ECLI:NL:GHAMS:2015:2945
Gerechtshof Amsterdam
- Hoger beroep
- H.A. van den Berg
- M. Wigleven
- P.J.W.M. Sliepenbeek
- Rechtspraak.nl
Hoger beroep inzake ondertoezichtstelling van een minderjarige
In deze zaak gaat het om een hoger beroep van de moeder van een minderjarige, die op 3 april 2015 in hoger beroep is gekomen van een beschikking van de kinderrechter van 5 januari 2015. De moeder is belast met het gezag over de minderjarige, die in 1999 is geboren en bij haar woont. De minderjarige is eerder onder toezicht gesteld, en de kinderrechter heeft op verzoek van het Leger des Heils JZ&R (LJR) de ondertoezichtstelling verlengd tot 28 januari 2016. De moeder verzet zich tegen deze verlenging en verzoekt om niet-ontvankelijk verklaring van LJR of om de duur van de ondertoezichtstelling in te korten.

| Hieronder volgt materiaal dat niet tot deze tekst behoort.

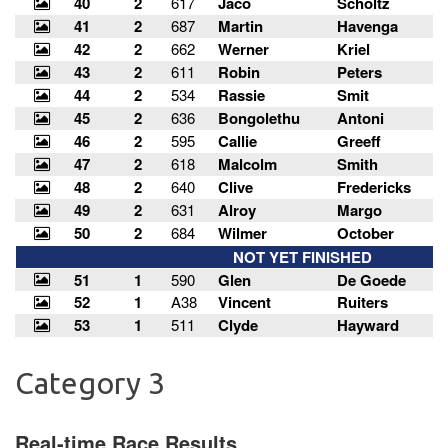
Category 3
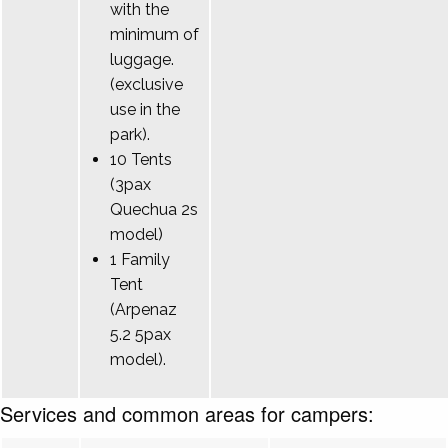
with the
minimum of
luggage.
(exclusive
use in the
park).
10 Tents
(3pax
Quechua 2s
model)
1 Family
Tent
(Arpenaz
5.2 5pax
model).
Services and common areas for campers:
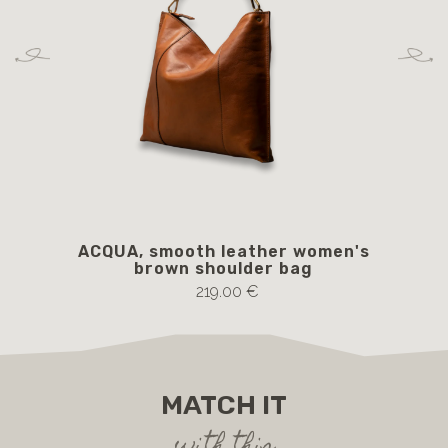
ACQUA, smooth leather women's
BA
brown shoulder bag
219.00 €
MATCH IT
with this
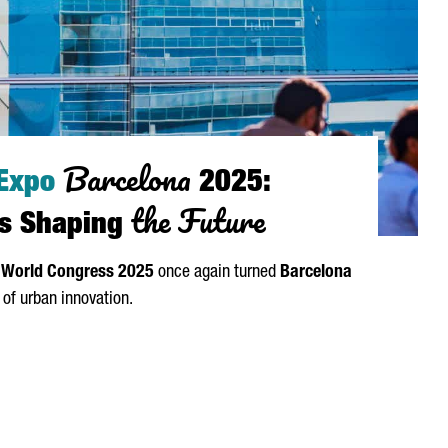
Barcelona
 Expo
2025:
the Future
ies Shaping
 World Congress 2025
once again turned
Barcelona
l of urban innovation.
 BARCELONA 2025: GLOBAL CITIES SHAPING THE FUTURE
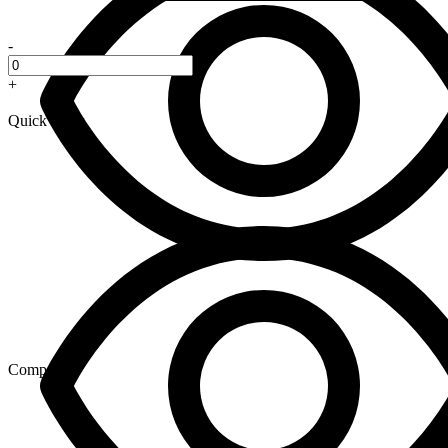
-
+
Quick View
Compare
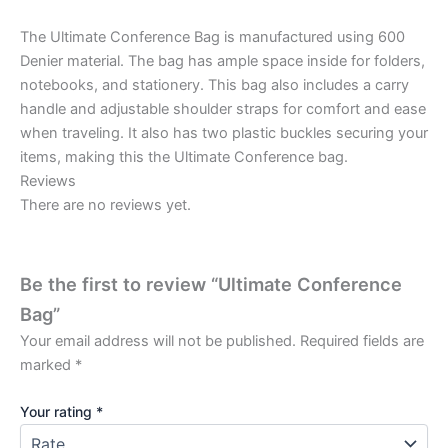
The Ultimate Conference Bag is manufactured using 600
Denier material. The bag has ample space inside for folders,
notebooks, and stationery. This bag also includes a carry
handle and adjustable shoulder straps for comfort and ease
when traveling. It also has two plastic buckles securing your
items, making this the Ultimate Conference bag.
Reviews
There are no reviews yet.
Be the first to review “Ultimate Conference
Bag”
Your email address will not be published.
Required fields are
marked
*
Your rating
*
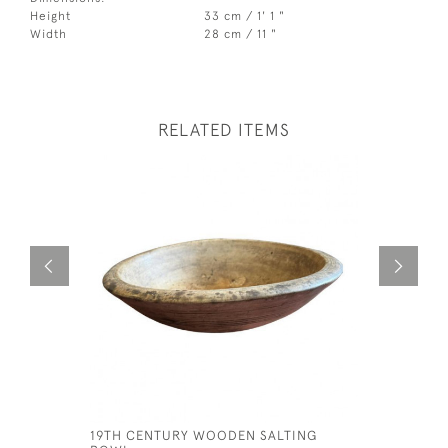
Height
33 cm / 1' 1 "
Width
28 cm / 11 "
RELATED ITEMS
19TH CENTURY WOODEN SALTING
FRAMED M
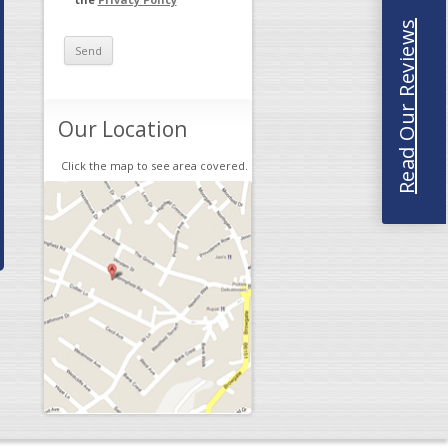
Read Our Reviews
Our Location
Click the map to see area covered.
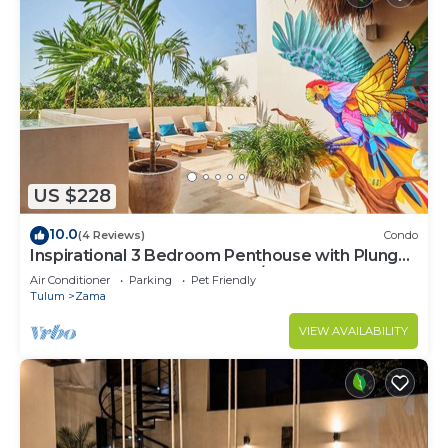
US $228
10.0
(4 Reviews)
Condo
Inspirational 3 Bedroom Penthouse with Plunge
Pool,walkable to restaurants/bars
Air Conditioner
Parking
Pet Friendly
Tulum
Zama
VIEW AVAILABILITY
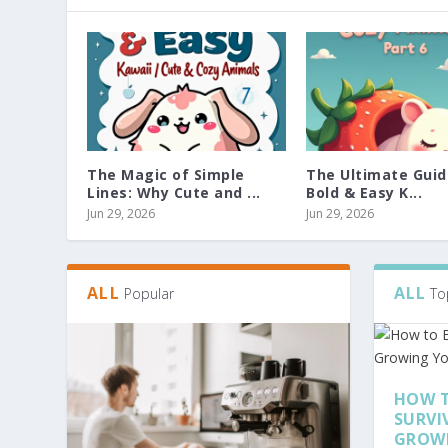
The Magic of Simple
The Ultimate Guid
Lines: Why Cute and ...
Bold & Easy K...
Jun 29, 2026
Jun 29, 2026
ALL
ALL
Popular
To
HOW T
SURVI
GROW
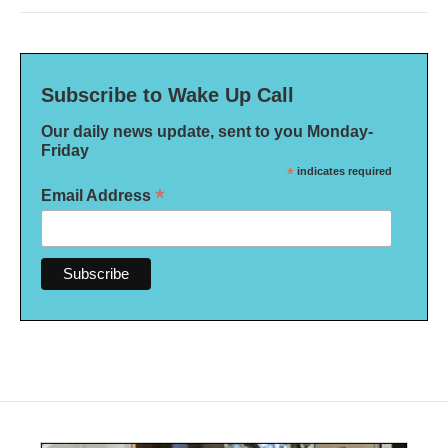
Subscribe to Wake Up Call
Our daily news update, sent to you Monday-
Friday
*
indicates required
*
Email Address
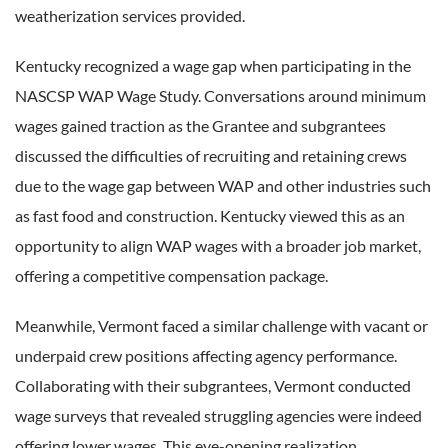
weatherization services provided.
Kentucky recognized a wage gap when participating in the
NASCSP WAP Wage Study. Conversations around minimum
wages gained traction as the Grantee and subgrantees
discussed the difficulties of recruiting and retaining crews
due to the wage gap between WAP and other industries such
as fast food and construction. Kentucky viewed this as an
opportunity to align WAP wages with a broader job market,
offering a competitive compensation package.
Meanwhile, Vermont faced a similar challenge with vacant or
underpaid crew positions affecting agency performance.
Collaborating with their subgrantees, Vermont conducted
wage surveys that revealed struggling agencies were indeed
offering lower wages. This eye-opening realization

Tijdens de zitting zijn verschillende partijen verschenen, waaronder de moeder, haar advocaat, een gezinsmanager van LJR, en vertegenwoordigers van de Raad voor de Kinderbescherming en De Koppeling. Het hof heeft de situatie van de minderjarige beoordeeld, waarbij het opmerkt dat er enige positieve ontwikkelingen zijn, maar dat de zorgen omtrent haar schoolgang en de hulpverlening nog steeds aanwezig zijn. De moeder heeft hulpverlening geaccepteerd, maar er zijn zorgen over haar bereidheid om deze hulp in een vrijwillig kader voort te zetten.
Het hof concludeert dat de gronden voor de ondertoezichtstelling ten tijde van de bestreden beschikking aanwezig waren en ook thans nog aanwezig zijn. De bestreden beschikking wordt bekrachtigd, wat betekent dat de ondertoezichtstelling van de minderjarige wordt voortgezet. De uitspraak is gedaan door een collegiaal hof op 14 juli 2015.